Human, animal, and environmental health are not three different or independent forms of health. Instead, they need to be considered as ‘One Health’.
By One Health, this refers to the overarching concept that human, animal, and environmental health are inextricably linked and that professionals within the three realms should work together toward research findings and clinical applications that can improve the health in all three areas. Due to a shared environment and highly conserved physiology, animals and humans not only suffer from the same zoonotic diseases, but can also be treated by either structurally related or identical drugs.
According to the World Health Organisation: “One Health is an integrated, unifying approach that aims to sustainably balance and optimize the health of people, animals and ecosystems. It recognizes that the health of humans, domestic and wild animals, plants, and the wider environment (including ecosystems) are closely linked and interdependent.”
This is something that the Virginia-Maryland College of Veterinary Medicine has been attempting, both throughout its public health program and more traditional veterinary medicine.
One Health finds its most direct expression in the Center for One Health Research, a collaborative effort between the veterinary college and the Edward Via College of Osteopathic Medicine, which is a private, non-profit medical school in Blacksburg.
“I’m a veterinarian, but I study human diseases,” explains Mohamed Seleem, the centre’s director. He adds: “Neisseria gonorrhoea, for instance, does not infect animals at all, it just infects humans.”
Seleem, the Tyler J. and Francis F. Young Chair in Bacteriology. Much of his lab’s research has focused on repurposing existing drugs for treatment of diseases, such as gonorrhoea and Candida auris, that either lack vaccines or have had prior pharmaceutical treatments be rendered less effective over time.

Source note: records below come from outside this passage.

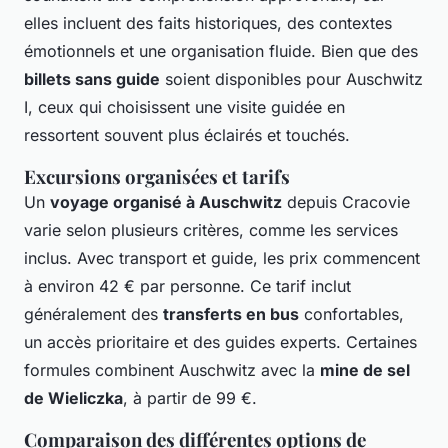
elles incluent des faits historiques, des contextes
émotionnels et une organisation fluide. Bien que des
billets sans guide
soient disponibles pour Auschwitz
I, ceux qui choisissent une visite guidée en
ressortent souvent plus éclairés et touchés.
Excursions organisées et tarifs
Un
voyage organisé à Auschwitz
depuis Cracovie
varie selon plusieurs critères, comme les services
inclus. Avec transport et guide, les prix commencent
à environ 42 € par personne. Ce tarif inclut
généralement des
transferts en bus
confortables,
un accès prioritaire et des guides experts. Certaines
formules combinent Auschwitz avec la
mine de sel
de Wieliczka
, à partir de 99 €.
Comparaison des différentes options de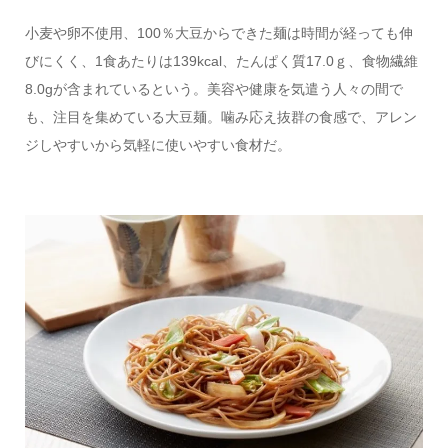
小麦や卵不使用、100％大豆からできた麺は時間が経っても伸
びにくく、1食あたりは139kcal、たんぱく質17.0ｇ、食物繊維
8.0gが含まれているという。美容や健康を気遣う人々の間で
も、注目を集めている大豆麺。噛み応え抜群の食感で、アレン
ジしやすいから気軽に使いやすい食材だ。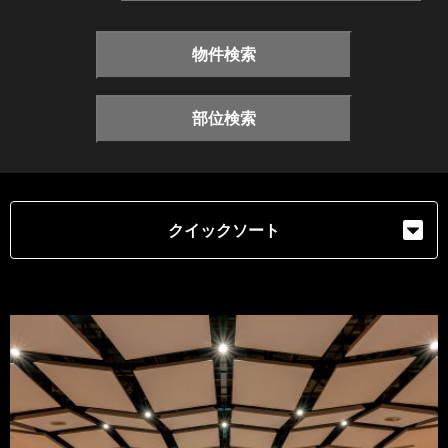
物件検索
部位検索
クイックソート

Seleem observes that veterinarians by training enter their careers with a philosophy that aligns with the goals of One Health. The veterinarians’ oath already includes “the promotion of public health” and “the advancement of medical knowledge” as chief planks, in addition to animal welfare.
In relation to this, Seleem offers the following insight: “So when we work with animals and we want to really address the animal health, we already have in mind human health.”

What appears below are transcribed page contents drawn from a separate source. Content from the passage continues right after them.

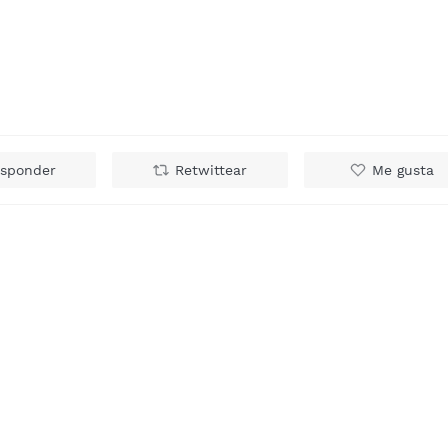
sponder
Retwittear
Me gusta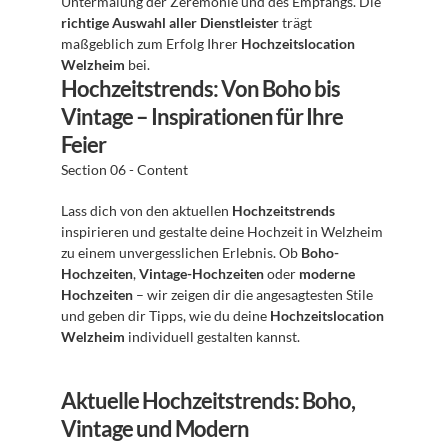
Untermalung der Zeremonie und des Empfangs. Die 
richtige Auswahl aller Dienstleister
 trägt 
maßgeblich zum Erfolg Ihrer 
Hochzeitslocation 
Welzheim
 bei.
Hochzeitstrends: Von Boho bis 
Vintage – Inspirationen für Ihre 
Feier
Section 06 - Content
Lass dich von den aktuellen 
Hochzeitstrends
inspirieren und gestalte deine Hochzeit in Welzheim 
zu einem unvergesslichen Erlebnis. Ob 
Boho-
Hochzeiten
, 
Vintage-Hochzeiten
 oder 
moderne 
Hochzeiten
 – wir zeigen dir die angesagtesten Stile 
und geben dir Tipps, wie du deine 
Hochzeitslocation 
Welzheim
 individuell gestalten kannst.
Aktuelle Hochzeitstrends: Boho, 
Vintage und Modern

The COVID-19 pandemic has highlighted how diseases originating in animals can cross over to humans through the environment and lead to dire impacts on society.
This leads Seleem to mention: “A microorganism that’s causing a problem in humans, it didn’t necessarily start in humans. It could have started in the environment or started in the animal and gone through the environment and then to humans. So to address this and to prevent the illness or find a cure, we cannot just focus on one aspect of the problem, which is the human, and leave behind the environment and the animal.”
Global climate change is already proving to be an environmental factor that is exacerbating some diseases. An example is with the rise in Candida auris, a fungal infection first discovered in humans in 2009. Climate change has likely enabled the pathogen, which has adapted to warmer, more humid conditions, to proliferate and infect humans more often.